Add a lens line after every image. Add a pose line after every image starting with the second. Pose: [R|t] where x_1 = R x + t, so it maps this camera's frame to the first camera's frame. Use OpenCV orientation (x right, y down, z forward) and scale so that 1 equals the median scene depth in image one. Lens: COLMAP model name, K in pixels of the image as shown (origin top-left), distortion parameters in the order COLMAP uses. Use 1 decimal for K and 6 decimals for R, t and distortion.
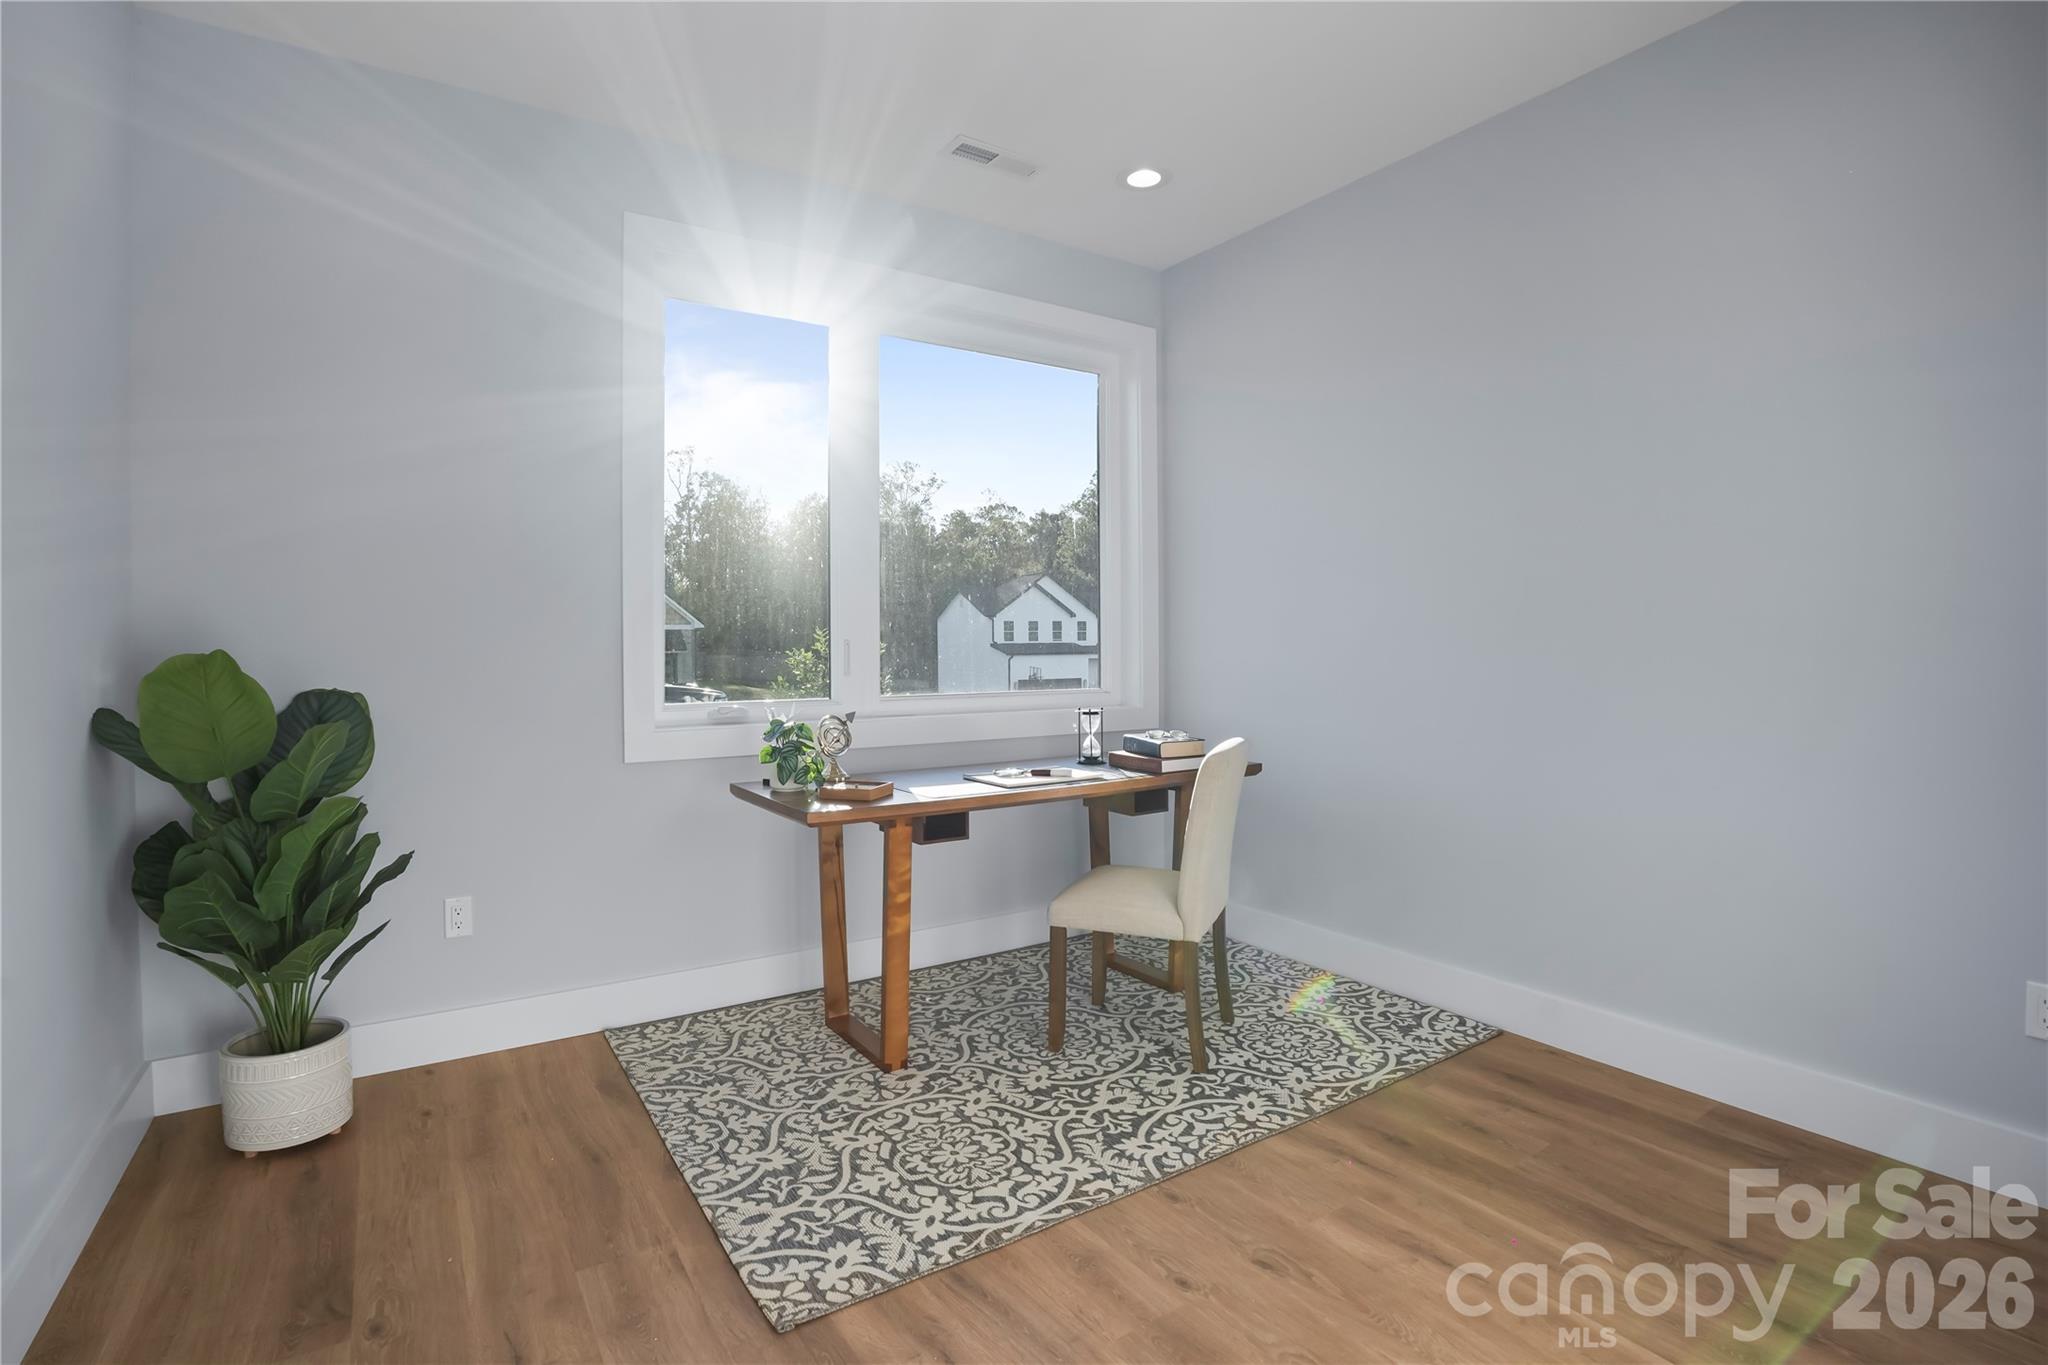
lens RADIAL K [[963.6, 0, 1025.9], [0, 963.6, 662.6], [0, 0, 1]] dist [-0.064511, 0.022154]
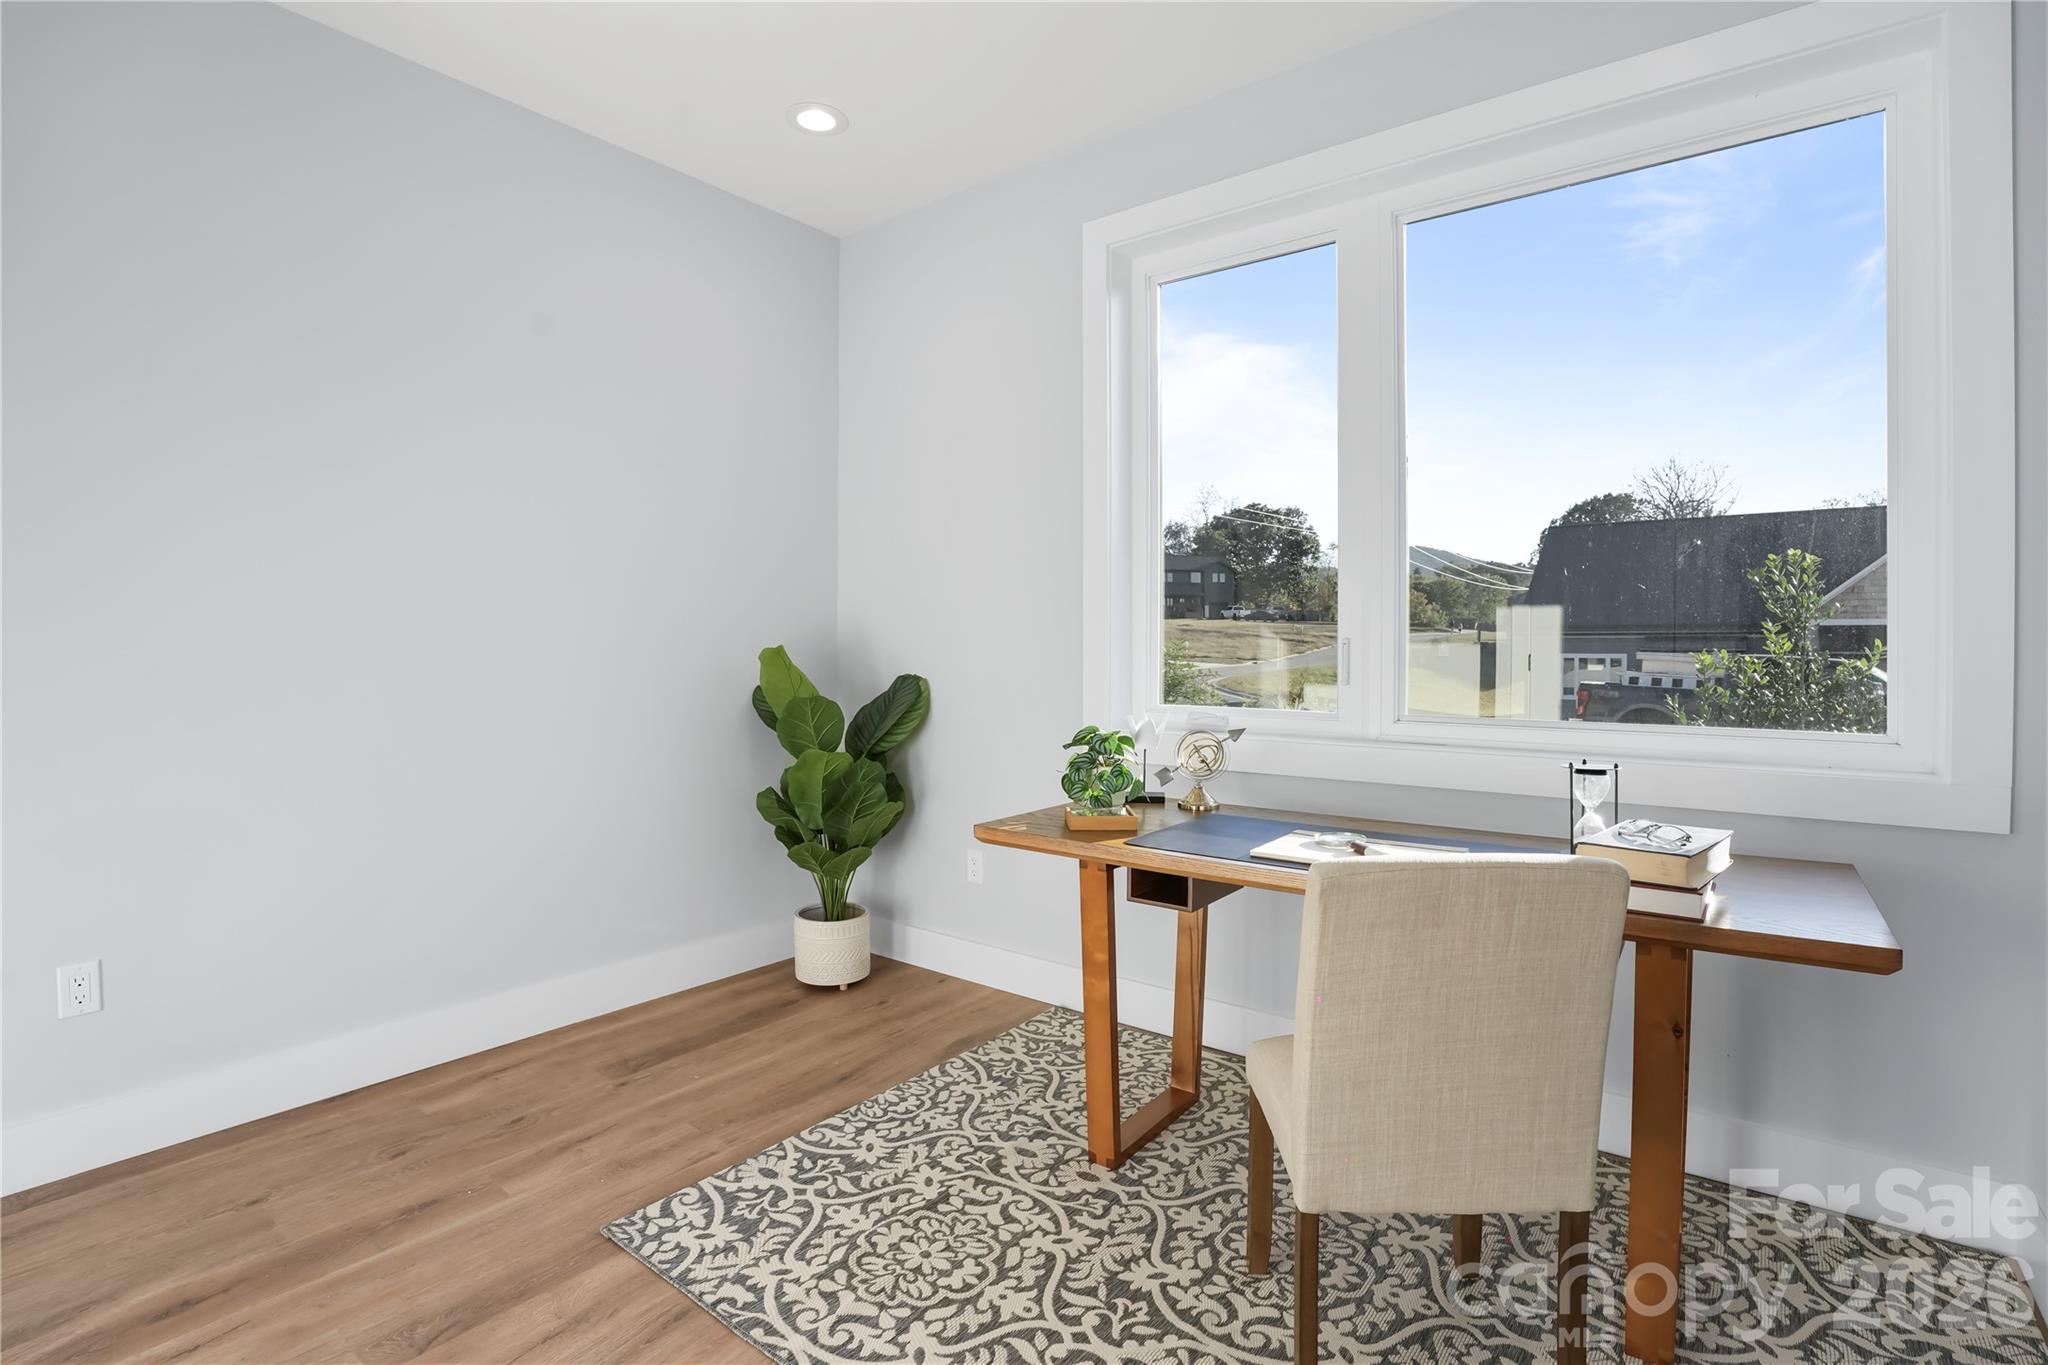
lens RADIAL K [[963.6, 0, 1025.9], [0, 963.6, 662.6], [0, 0, 1]] dist [-0.064511, 0.022154]
pose [[0.320789, 0.018757, -0.946965, 0.672956], [-0.015724, 0.999772, 0.014476, -0.013675], [0.947020, 0.010247, 0.321011, 0.754277]]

• [What the exercise asks]: Set down the material above exactly. Skip any picture.

• [Response to this task]:
Add a lens line after every image. Add a pose line after every image starting with the second. Pose: [R|t] where x_1 = R x + t, so it maps this camera's frame to the first camera's frame. Use OpenCV orientation (x right, y down, z forward) and scale so that 1 equals the median scene depth in image one. Lens: COLMAP model name, K in pixels of the image as shown (origin top-left), distortion parameters in the order COLMAP uses. Use 1 decimal for K and 6 decimals for R, t and distortion.
lens RADIAL K [[963.6, 0, 1025.9], [0, 963.6, 662.6], [0, 0, 1]] dist [-0.064511, 0.022154]
lens RADIAL K [[963.6, 0, 1025.9], [0, 963.6, 662.6], [0, 0, 1]] dist [-0.064511, 0.022154]
pose [[0.320789, 0.018757, -0.946965, 0.672956], [-0.015724, 0.999772, 0.014476, -0.013675], [0.947020, 0.010247, 0.321011, 0.754277]]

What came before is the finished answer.